In January 2003, Tony Blair, Jack Straw, Charles Clarke and I all shared a tiny RAF plane flying back from France. We had been attending a Franco-British summit with our opposite numbers, and were heading back to vote on reforming the House of Lords. Robin Cook had been unable to persuade his cabinet colleagues to support his own preference for a largely elected second chamber. In the plane, Tony Blair kept his counsel, though it was an open secret he had ordered the whips to mobilise votes to stop any reform that reduced his power of patronage by nominating Lords. Charles Clarke and I made clear we would vote for the maximum number of elected peers. Jack Straw joked that he would get the pilot to tip us into the Channel, as he was a strong supporter of an all-appointed Lords.
Now Straw has changed his mind. This is to his credit, but he only will go so far as to support a 50 per cent elected House of Lords. The Prime Minister, it must be assumed, has not altered his view. As a result, there is no government leadership of any sort on this issue. Nor is there any definition of what the Lords should do, or what its powers should be. Still less is there any challenge to the patently anti-democratic idea that representatives of just one British religion should have legislative power. If the Cabinet does not know what it wants, how on earth are MPs going to make up their minds? If the Government shows no lead, how can the nation follow?

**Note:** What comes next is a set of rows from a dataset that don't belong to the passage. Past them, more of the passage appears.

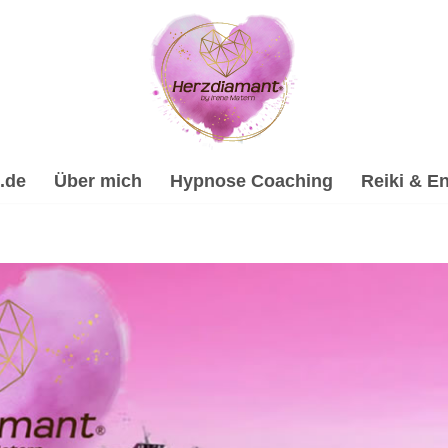
.de
Über mich
Hypnose Coaching
Reiki & En
hypnose, Psychologische Beratung, Spirituelle Trauerverar
eitung & Trauerhilfe, ✔️ Hypnose, ✔️ Reiki & Energiearbeit,
ne Hypnose-Coach & psychologische Beraterin für Waldbrunn.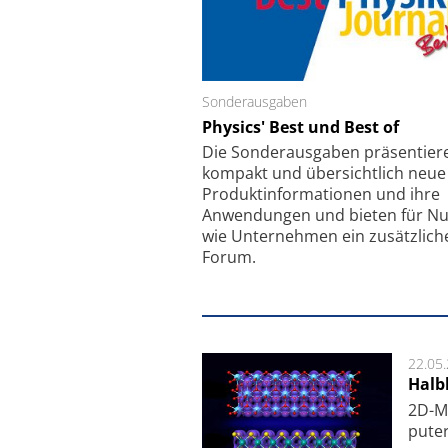
Sonderausgaben
Schäfter + Kirchhoff
Physics' Best und Best of
Faserkoppler mit S
Feinfokussierungsmec
Die Sonder­ausgaben präsentier
kompakt und übersichtlich neue
Produkt­informationen und ihre
Anwendungen und bieten für Nu
wie Unternehmen ein zusätzlich
Forum.
22.05
Halbl
2D-Ma
pu­te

So, in the most grotesque proposal to emerge from a government in decades, Labour MPs are told they are on a three-line whip to destroy the way the Commons has always done business, but they are on a free vote on the question that will then follow which, because of the single transferable vote, will have to finish in a definite proposal.
The metaphor used by Jack Straw is that he wants to avoid the "train crash" of 2003. Yet the failure of MPs then to support a given option was a rational response to the failure of Straw and the Cabinet to support Robin Cook's elected House of Lords. The Commons votes that led to no decision being taken gave rise to a profoundly important, and wholly democratic, outcome. It was the failure of the executive to lead that made the Commons say that if cabinet members cannot agree, then don't ask us to make up their minds for them.
For 700 years, the Commons has been a parliament - a place of talking. Presence and talking in the chamber, in the lobbies, in the tea and dining rooms is the sine qua non of British democracy. The votes are taken by men and women standing up and walking through lobbies, talking one to another as they move to vote. It is a physical act of propinquity that amazes politicians from other countries who do not have the intimate access to ministers and party bigwigs that lies at the heart of our parliamentary system.
I do not doubt Jack Straw's sincerity in wanting a decision, any decision, to show that Lords reform is possible. The only one that makes sense to me is an elected chamber. I wish the Government had confidence in this plain, radical and democratic concept. But if the Cabinet will not show leadership, it cannot expect to demand loyalty on how the vote is taken.
It is wrong to remove from the Commons its right to vote in the way it has always done. Parliament should vote to keep voting as usual. And then the Cabinet should offer leadership in favour of an elected House of Lords."